**Text segment**.
Area Median Income Affordability

Percentage (%) Level of Assistance Period

50% or below* $14,500.00 5 years

51% to 65% $14,500.00 5 years

66% to 80% $10,000.00 5 years

* Homebuyers at 50% of the area median income or below may be eligible for an additional amount of $5,000 of other funds (excluding HOME funds) when available.

Similar to any normal mortgage loan, Homebuyers must meet the credit and underwriting criteria established by the participating ALP providing the loan. Based on guidelines, Homebuyers must also meet the HCDD’s requirements to qualify under this program.

A. Income Determination

Income for all persons over eighteen years of age living in the property must be included in determining income for program eligibility. Income from a non-purchasing spouse must be included in Family Income calculations. Total Family Income used for program eligibility may be different from that used by the ALP. The City has adopted the Section 8 program definition for annual (gross) income (23 CFR Part 5). The Part 5 definition of annual income is the gross amount of income of all household members anticipated to be received during the coming 12-month period.

Required Documentation

HCDD will review and certify the family income information according to HUD approved procedures and guidelines for determining annual income (Exhibit A).

Each ALP will submit the following documents for all household members over the age of 18 years old when applicable:

• Income Worksheet signed by all household members.

• A written Verification of Employment (VOE) or three (3) calendar months of paycheck stubs dated within ninety (90) days of file submission.

• All award letters, income verification forms and/or third party verification forms to verify other sources of income such as child support, social security, social security supplemental income (SSI), pensions, annuities, etc.

• The last three (3) years complete income tax returns including all schedules, W-2’s or 1099’s.

• Provide birth certificates or legal documentation of adoption or guardianship for all household members seventeen (17) years of age and under that are not listed on the tax returns.

• Three (3) calendar months of bank statements dated within ninety (90) days of file submission.

.

• If applicable, additional documents/statements from the applicant(s) related to marital status, i.e., divorce decree, legal separation documents, and/or death certificate.

• All household members Texas Driver’s License(s), Social Security Card(s), and/or Permanent Resident Alien Card(s).

• Verification of Deposits (VOD) bank statements and/or cashier’s checks to verify that the borrower has at least $1000 in reserves. The borrower cannot have more than $50,000 in liquid assets (excluding retirement accounts).

Income Calculations that may require explanation and review:

• The City and/or ALPs will review income from overtime, bonuses, seasonal work, etc., over a minimum period of three (3) years and complete an “income average”. The amount obtained by income averaging will be added to the applicant’s projected gross annual income. See also Section II A of Appendix I.

• Provide proof of varying compensation, such as tips or gratuities, along with year-to-date information or average income.

(Stored items)
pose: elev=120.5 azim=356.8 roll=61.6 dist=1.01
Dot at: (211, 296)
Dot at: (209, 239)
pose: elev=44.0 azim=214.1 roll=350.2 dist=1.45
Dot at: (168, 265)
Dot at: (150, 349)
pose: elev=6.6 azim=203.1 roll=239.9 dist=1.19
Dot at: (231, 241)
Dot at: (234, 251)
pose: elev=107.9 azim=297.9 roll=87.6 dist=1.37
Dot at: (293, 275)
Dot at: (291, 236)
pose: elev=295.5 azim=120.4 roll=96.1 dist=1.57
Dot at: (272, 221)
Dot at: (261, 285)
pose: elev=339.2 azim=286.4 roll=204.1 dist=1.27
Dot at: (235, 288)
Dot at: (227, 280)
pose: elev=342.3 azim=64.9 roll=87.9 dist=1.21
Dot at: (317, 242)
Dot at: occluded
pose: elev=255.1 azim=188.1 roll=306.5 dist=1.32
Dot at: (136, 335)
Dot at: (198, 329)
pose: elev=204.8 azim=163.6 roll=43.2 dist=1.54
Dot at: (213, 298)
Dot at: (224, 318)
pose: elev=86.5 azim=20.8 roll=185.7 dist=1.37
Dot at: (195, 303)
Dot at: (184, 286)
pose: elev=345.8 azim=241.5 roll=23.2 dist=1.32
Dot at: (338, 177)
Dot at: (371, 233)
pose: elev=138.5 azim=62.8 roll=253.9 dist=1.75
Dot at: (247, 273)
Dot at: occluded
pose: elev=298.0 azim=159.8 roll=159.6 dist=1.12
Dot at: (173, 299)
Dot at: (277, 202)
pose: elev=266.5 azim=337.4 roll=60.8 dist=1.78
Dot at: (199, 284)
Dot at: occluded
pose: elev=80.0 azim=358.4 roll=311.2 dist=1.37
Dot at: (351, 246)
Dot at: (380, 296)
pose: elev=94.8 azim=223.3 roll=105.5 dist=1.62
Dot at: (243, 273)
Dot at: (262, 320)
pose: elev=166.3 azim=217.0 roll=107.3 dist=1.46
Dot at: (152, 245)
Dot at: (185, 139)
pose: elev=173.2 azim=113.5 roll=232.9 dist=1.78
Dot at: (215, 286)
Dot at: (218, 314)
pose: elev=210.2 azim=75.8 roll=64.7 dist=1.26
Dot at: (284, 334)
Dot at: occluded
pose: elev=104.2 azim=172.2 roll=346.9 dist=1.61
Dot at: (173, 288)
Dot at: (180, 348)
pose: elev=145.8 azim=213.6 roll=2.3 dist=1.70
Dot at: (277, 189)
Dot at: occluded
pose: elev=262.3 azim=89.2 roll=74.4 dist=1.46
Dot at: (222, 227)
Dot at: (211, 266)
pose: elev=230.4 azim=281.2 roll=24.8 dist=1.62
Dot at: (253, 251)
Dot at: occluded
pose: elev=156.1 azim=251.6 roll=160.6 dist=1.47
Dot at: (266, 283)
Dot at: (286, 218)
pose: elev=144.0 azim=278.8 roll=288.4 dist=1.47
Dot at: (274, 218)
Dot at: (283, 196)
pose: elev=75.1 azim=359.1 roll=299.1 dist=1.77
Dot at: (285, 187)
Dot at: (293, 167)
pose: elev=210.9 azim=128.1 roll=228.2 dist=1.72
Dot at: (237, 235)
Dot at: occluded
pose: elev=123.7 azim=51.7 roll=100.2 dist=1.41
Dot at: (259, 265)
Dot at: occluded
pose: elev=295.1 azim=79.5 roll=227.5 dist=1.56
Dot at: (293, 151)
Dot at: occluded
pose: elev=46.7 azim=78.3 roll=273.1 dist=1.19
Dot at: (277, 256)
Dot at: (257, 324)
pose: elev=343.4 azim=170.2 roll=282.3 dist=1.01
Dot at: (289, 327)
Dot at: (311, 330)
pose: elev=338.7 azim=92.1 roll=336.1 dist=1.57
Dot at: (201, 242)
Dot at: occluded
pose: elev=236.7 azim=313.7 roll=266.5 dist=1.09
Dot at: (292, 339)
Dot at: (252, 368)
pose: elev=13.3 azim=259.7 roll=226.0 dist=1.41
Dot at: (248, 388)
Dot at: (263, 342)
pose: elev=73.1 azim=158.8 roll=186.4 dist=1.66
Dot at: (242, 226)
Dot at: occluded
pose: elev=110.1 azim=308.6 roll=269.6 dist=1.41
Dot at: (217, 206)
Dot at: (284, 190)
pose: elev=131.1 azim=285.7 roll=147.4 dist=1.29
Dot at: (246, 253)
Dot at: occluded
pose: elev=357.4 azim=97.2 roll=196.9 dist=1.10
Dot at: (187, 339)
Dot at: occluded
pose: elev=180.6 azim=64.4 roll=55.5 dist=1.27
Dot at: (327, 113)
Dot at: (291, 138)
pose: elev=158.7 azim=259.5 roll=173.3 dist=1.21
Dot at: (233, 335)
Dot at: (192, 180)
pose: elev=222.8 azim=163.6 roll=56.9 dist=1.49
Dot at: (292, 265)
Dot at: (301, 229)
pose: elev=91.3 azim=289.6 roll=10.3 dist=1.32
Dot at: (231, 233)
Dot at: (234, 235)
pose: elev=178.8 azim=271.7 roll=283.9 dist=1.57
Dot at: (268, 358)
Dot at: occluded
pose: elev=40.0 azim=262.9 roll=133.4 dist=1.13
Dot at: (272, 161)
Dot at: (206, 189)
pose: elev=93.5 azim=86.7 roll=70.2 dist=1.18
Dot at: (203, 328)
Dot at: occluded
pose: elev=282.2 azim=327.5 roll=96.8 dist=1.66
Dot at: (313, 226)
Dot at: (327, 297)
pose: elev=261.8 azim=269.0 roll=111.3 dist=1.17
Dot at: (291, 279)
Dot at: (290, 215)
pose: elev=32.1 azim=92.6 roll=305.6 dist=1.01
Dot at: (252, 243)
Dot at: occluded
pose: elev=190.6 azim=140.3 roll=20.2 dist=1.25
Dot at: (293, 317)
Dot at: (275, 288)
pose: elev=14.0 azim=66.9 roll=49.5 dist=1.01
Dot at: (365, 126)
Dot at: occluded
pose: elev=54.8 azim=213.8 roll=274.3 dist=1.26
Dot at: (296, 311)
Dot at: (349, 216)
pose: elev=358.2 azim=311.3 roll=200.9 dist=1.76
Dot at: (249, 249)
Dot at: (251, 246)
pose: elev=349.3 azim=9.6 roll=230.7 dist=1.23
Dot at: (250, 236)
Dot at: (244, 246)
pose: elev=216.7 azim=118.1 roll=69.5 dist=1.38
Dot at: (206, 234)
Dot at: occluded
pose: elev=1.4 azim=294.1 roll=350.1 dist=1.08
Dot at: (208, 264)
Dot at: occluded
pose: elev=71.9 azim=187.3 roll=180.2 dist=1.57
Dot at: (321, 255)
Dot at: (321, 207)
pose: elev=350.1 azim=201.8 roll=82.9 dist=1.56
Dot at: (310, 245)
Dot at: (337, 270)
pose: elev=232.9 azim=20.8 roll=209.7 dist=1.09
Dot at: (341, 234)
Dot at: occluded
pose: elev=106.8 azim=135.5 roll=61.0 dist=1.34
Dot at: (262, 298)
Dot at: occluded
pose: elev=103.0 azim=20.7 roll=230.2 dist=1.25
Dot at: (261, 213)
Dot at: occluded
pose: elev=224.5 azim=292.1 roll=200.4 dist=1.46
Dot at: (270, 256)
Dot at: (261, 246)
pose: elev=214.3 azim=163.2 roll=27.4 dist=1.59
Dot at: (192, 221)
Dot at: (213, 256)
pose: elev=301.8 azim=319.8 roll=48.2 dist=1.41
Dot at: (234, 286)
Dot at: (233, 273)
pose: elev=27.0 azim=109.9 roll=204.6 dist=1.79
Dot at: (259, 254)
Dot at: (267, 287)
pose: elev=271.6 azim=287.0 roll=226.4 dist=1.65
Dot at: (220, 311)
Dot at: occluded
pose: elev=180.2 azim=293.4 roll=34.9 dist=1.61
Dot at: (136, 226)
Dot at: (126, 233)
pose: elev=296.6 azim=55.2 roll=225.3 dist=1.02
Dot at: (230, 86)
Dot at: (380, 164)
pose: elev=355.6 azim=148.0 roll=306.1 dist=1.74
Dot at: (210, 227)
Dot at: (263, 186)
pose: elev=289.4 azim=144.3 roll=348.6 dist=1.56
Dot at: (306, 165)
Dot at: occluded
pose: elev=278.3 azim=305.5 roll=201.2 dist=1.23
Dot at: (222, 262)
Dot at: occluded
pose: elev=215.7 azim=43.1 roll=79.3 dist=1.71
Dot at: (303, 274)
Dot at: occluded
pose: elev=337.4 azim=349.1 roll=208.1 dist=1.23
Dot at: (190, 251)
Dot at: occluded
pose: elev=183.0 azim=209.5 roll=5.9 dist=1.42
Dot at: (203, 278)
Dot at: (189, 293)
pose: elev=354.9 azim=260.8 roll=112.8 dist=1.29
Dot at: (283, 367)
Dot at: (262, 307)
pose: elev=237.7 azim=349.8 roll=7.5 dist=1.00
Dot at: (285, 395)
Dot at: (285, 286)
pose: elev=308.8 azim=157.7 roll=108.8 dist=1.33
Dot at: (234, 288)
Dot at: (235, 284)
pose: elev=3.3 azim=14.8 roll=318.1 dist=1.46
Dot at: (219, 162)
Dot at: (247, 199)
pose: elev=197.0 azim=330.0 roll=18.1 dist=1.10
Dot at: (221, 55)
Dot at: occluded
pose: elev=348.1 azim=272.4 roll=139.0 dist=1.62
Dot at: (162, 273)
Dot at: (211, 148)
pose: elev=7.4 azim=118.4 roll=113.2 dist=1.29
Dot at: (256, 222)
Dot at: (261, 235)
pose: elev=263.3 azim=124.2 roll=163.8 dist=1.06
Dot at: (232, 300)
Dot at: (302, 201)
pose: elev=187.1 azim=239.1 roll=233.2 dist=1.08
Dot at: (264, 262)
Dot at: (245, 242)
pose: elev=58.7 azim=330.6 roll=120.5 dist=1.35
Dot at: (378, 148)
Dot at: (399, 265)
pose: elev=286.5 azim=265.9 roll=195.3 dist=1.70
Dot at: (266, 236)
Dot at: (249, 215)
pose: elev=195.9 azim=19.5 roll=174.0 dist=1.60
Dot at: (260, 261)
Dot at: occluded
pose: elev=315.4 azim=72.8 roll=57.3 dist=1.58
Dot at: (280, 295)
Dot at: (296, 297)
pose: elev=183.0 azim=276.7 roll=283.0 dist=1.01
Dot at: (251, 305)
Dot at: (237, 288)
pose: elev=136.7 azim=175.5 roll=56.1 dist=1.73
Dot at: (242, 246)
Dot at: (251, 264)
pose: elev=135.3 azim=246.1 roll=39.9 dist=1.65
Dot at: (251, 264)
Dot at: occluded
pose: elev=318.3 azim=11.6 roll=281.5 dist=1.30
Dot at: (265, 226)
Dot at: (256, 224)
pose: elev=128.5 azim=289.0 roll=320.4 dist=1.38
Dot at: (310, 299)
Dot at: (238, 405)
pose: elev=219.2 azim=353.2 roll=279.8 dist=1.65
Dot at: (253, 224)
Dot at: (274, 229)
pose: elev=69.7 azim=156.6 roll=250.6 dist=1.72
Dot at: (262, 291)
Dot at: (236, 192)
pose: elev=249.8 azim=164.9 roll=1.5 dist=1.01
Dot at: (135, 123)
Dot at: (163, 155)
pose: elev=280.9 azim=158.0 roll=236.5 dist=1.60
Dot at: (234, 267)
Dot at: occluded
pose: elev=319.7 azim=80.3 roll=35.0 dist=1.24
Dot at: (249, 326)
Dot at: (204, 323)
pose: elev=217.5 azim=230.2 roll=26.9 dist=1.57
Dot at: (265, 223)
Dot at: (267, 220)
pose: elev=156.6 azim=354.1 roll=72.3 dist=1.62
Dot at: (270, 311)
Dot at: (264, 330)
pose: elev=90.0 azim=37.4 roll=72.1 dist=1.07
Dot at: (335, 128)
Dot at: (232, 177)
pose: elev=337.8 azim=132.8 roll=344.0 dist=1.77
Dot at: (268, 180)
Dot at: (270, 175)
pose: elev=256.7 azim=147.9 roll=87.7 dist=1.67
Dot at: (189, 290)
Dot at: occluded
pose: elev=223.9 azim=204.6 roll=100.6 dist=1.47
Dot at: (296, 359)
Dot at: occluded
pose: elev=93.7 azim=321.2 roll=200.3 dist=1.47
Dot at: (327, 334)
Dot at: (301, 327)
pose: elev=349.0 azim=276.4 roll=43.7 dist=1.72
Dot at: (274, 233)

**Required actions**.
a: Print the homebuyer assistance text from "Required Documentation" to "all household members.".
b: Rewrite the records from the line with "pose: elev=90.0 azim=37.4 roll=72.1 dist=1.07" through the end of the records, replacing "pose" with "camera" and changing nothing else. Give only those lines.

**Outputs**.
a:
Required Documentation

HCDD will review and certify the family income information according to HUD approved procedures and guidelines for determining annual income (Exhibit A).

Each ALP will submit the following documents for all household members over the age of 18 years old when applicable:

• Income Worksheet signed by all household members.

b:
camera: elev=90.0 azim=37.4 roll=72.1 dist=1.07
Dot at: (335, 128)
Dot at: (232, 177)
camera: elev=337.8 azim=132.8 roll=344.0 dist=1.77
Dot at: (268, 180)
Dot at: (270, 175)
camera: elev=256.7 azim=147.9 roll=87.7 dist=1.67
Dot at: (189, 290)
Dot at: occluded
camera: elev=223.9 azim=204.6 roll=100.6 dist=1.47
Dot at: (296, 359)
Dot at: occluded
camera: elev=93.7 azim=321.2 roll=200.3 dist=1.47
Dot at: (327, 334)
Dot at: (301, 327)
camera: elev=349.0 azim=276.4 roll=43.7 dist=1.72
Dot at: (274, 233)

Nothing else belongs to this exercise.